▶ [Bereitgestellter Text]:
######

Floridsdorfer „Siemensäcker“: Tiere und Grün müssen Asphalt und Beton weichen

Die „Bauwut“ präsentiert dieser Tage auf den Floridsdorfer „Siemensäckern“ erneut ihr „hässliches Gesicht“. Obwohl nächst der Grundgrenze zur Siedlung „Wolfsgrube“ eine Fuchsfamilie mit ihren Jungen einen Bau angelegt und dort ihren Unterschlupf hat, sind nur wenige Meter entfernt von früh bis spät die Bagger im Dauereinsatz.

######

▶ [Bereitgestellte Datensätze]:
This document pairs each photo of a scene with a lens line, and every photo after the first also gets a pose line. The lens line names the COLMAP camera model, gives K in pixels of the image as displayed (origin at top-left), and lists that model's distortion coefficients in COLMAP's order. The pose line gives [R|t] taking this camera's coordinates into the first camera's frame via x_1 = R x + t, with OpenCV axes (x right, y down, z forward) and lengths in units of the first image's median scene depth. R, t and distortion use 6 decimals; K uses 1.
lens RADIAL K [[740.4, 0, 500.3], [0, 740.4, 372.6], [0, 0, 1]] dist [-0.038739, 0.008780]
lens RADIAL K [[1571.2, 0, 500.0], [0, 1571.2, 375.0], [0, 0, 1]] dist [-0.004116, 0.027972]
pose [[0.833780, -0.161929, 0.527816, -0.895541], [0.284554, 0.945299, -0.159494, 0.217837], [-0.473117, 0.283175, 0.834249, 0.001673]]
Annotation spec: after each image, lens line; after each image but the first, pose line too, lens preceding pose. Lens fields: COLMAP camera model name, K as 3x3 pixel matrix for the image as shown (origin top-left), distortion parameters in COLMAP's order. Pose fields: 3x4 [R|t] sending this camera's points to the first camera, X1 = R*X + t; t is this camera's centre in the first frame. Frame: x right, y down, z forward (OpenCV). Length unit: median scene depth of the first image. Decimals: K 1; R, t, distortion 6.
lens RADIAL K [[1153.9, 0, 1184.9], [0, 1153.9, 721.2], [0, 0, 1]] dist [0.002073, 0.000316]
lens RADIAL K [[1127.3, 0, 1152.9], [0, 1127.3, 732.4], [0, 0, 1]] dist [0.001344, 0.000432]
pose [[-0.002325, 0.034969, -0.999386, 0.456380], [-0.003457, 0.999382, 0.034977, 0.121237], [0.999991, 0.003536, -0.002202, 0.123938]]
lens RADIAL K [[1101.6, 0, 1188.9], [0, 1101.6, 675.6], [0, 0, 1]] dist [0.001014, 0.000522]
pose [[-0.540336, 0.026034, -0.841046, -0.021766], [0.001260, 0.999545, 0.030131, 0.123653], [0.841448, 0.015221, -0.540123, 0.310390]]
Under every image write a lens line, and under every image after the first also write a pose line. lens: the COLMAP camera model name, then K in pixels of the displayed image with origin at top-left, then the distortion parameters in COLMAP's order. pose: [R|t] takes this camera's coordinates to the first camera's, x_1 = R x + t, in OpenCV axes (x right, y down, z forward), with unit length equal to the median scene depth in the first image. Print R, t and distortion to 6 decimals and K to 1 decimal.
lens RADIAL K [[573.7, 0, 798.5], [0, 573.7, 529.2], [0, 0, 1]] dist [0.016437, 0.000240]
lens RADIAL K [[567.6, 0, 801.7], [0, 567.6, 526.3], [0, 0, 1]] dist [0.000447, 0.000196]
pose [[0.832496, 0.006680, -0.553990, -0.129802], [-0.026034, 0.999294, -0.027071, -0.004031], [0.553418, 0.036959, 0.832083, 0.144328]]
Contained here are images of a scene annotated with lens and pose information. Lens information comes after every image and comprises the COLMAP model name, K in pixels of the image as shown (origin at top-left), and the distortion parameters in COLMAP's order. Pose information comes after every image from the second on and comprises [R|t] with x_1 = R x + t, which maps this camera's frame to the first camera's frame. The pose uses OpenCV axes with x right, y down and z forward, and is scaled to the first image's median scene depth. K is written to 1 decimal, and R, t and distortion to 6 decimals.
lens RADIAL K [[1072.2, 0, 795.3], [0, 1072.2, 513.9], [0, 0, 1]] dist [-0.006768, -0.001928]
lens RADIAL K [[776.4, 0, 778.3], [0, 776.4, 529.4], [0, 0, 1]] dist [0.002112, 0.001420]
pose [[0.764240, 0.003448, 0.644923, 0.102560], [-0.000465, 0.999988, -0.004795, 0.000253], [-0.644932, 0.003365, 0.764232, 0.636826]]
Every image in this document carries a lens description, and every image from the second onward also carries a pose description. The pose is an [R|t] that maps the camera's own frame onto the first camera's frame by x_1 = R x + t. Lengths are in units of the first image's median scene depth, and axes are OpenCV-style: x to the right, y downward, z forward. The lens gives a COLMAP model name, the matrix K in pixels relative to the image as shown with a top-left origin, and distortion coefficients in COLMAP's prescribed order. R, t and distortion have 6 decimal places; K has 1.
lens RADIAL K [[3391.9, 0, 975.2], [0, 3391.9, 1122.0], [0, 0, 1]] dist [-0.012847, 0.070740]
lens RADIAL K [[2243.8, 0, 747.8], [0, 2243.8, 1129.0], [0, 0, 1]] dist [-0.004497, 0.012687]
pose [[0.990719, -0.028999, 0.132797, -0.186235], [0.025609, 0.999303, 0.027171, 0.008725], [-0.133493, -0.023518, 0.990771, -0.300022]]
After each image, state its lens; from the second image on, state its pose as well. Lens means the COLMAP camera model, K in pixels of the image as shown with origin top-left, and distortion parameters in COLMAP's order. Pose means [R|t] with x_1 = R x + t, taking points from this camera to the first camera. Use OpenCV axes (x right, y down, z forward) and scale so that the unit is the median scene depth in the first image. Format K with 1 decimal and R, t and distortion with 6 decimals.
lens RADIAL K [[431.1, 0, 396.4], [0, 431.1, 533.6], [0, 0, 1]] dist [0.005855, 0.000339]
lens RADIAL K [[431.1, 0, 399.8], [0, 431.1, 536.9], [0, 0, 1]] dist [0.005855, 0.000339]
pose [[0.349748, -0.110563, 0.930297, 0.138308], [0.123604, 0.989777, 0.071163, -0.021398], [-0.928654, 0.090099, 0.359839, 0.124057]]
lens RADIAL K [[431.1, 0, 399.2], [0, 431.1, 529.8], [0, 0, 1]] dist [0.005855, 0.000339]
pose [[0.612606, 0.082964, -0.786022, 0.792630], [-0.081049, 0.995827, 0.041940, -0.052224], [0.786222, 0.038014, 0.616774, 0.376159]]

######

Führen Sie den Bericht über die Bagger auf den Floridsdorfer „Siemensäckern“ im Anschluss an seinen letzten Satz weiter. Die Datensätze stammen aus einer anderen Quelle als der Text.

▶ [Ergebnis der Aufgabe]:
Von Anrainern informiert, hat nunmehr am 7. Mai die Leiterin der Rechtsabteilung von „Tierschutz Austria“, Dr. Michaela Lehner, Anzeige erstattet, wonach es zu einem Polizeieinsatz kam. „Hier ist aber auch die Wiener Umweltbehörde MA 22 gefordert. Und vor allem mit einer intensiveren Vorgangsweise als etwa beim jüngsten Abbruch eines asbestbelasteten Gebäudes auf dem Areal. Hier zeigt sich erneut deutlich, welch schwere Entscheidungsfehler bei der Verweigerung einer Umweltverträglichkeitsprüfung für das dortige Großprojekt ‚Europan 12‘ auch seitens des VwGH begangen worden sind“, so WIFF-Bezirksrat Hans Jörg Schimanek.